LGBTQ+ – But not asexual folk!

This just in, the “plus” of the LGBTQ+ no longer stands for “in addition to” but is now on par with a full stop. Only lesbians, gays, bisexuals, transgender, and queer are in. The rest, are out.

I’ve been relatively quiet on this issue for a while. It’s always eaten at me though. I’ve seen numerous people say that asexual people do not belong within the LGBTQ+ community. More importantly, straight asexuals do not belong. They can “pass as straight” and therefore do not know the struggles.  Anyone is straight passing if they want to be – if you hide enough of who you are. 

Do asexual people face the same trials of gay and lesbian folk? No. Do they face discrimination and hate? Are they forced to change who they are because of outside sources (parents, boy/girlfriends, media etc)? While I do see gays and lesbians getting more hate and verbal/physical abuse, it does not erase the pain asexual people face. Growing up, I never thought there was anything wrong with me liking girls. I had never seen it to be an issue. But I knew there was something wrong with me when I didn’t like or want sex. I knew I was different. I felt like an outcast. All my friends would talk about sex and I just wanted to vomit. It never showed and there was no way to have known, but I was in pain. I felt like I was a broken version of a human. Like I missed the puberty train – the puberty train that gave me the need and desire for sex. It’s the same pain of other members of the LGBTQ+ community, the feeling of exclusion among society. The questioning of being wrong, or having the wrong brain functions. 

Asexual people face “conversion” therapy too. They’re forced into sex in an attempt to have them like it. As if being forced to have sex will make you want it – if it were even a choice. But just like being gay and being a lesbian and being bi, being asexual is not a choice. 

I remember a friend saying “well you can’t have a relationship without sex”, and my whole world shattered. I had just gotten comfortable with the thought that it would take me a lot longer to find my someone because I had to take sex out of the equation. But now I was being told it would always be in the equation. That if I were to ever have a relationship, to ever have any chance of comfort and companionship, I would have to force myself to have sex. It is no different than a gay man having to be in a straight relationship. A lesbian in a relationship with a man. It’s forcing what is not right, what is not me. 

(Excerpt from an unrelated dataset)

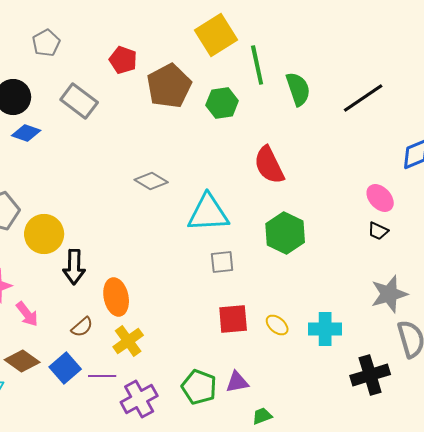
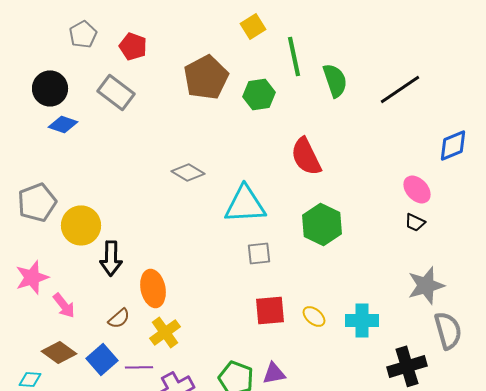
yellow square: (216, 35) -> (253, 26), size x0.6
red pentagon: (123, 60) -> (133, 46), moved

I spent so much of my teen years trying to fit in. Trying to change myself to be what everyone said was “normal”. I would get high and get drunk just to even cope with the idea of having sex. When you compare the internal struggles of an asexual to the internal struggles of a gay/lesbian person, they’re not that different. If we take out street abuse, and slurs shouted on the sidewalk, etc. Then it’s the same. Asexual people are forced into having sex – not from themselves – but from their partners. I knew someone who was forced to have sex with their boyfriend every time. They cried each time. They didn’t want it. And it took a long time to realise this is rape. Asexual people are often raped when in their relationship. They say no, they say they don’t want it. And they’re told “oh no but everyone wants sex”, “it’s what people do in a relationship”. They’re excuses. Excuses used to justify rape. 

And to top it off, lesbian and gay folk are “allowed” in the place of sanctuary. They are allowed in queer bars, and queer groups. They are allowed to be there and be queer. But even people from the LGBTQ+ community exclude ace people. You may think I don’t have the whole totality of it. But I do. I am a girl, attracted to girls. I’m gay. And so I do know discrimination for liking my own sex. I know how it feels when someone yells “gay” in a not so nice way. But it was always okay. It was always okay because I knew that there were others like me out there. I knew there were boys that liked boys, and girls that liked girls. I knew I wasn’t alone. And this was in 2012, when gay rights were on the rise. When same sex marriage was becoming legal in more and more countries. I knew it was okay. But not wanting to have sex? Not wanting to even “french kiss”? That made me terrified. I didn’t know I wasn’t alone. As far as I knew at that moment, I was alone. I genuinely thought something was wrong with me. When I found out that it was in fact something real and not a malfunction in my genetics (yet another), it was like a weight have been lifted off my shoulders. I had never experienced this weight with being gay, it never felt heavy to like other girls. But it felt like I would be crushed to death with the weight of not wanting to have sex. 

I know there are people who won’t even read this in it’s entirety but will comment about how ace people are not truly part of the LGBTQ+ community. How they “don’t belong here”. Funny how people were saying that about gay, lesbian, and bi folk way back when. But then people grew. They made their own group. They united together. But now they are deciding who can sit with them.  Only the cool kids that are socially acceptable are allowed. No ace, no agender, no fun. If society isn’t on the up with it, then neither is the LGBTQ+ community. Asexual people are valid and they have a right to be apart of the community. It’s a place for inclusion and acceptance. A place and community to be who you are despite what society says you should. A place to like who you like, in the way you like (excl. abuse), with no judgement. No. Judgement. 


One comment

  1. “straight passing” doesn’t mean “straight”, and being discriminated against is not a requirement for having an LBGTQ identity! I hate the gatekeeping. Great post.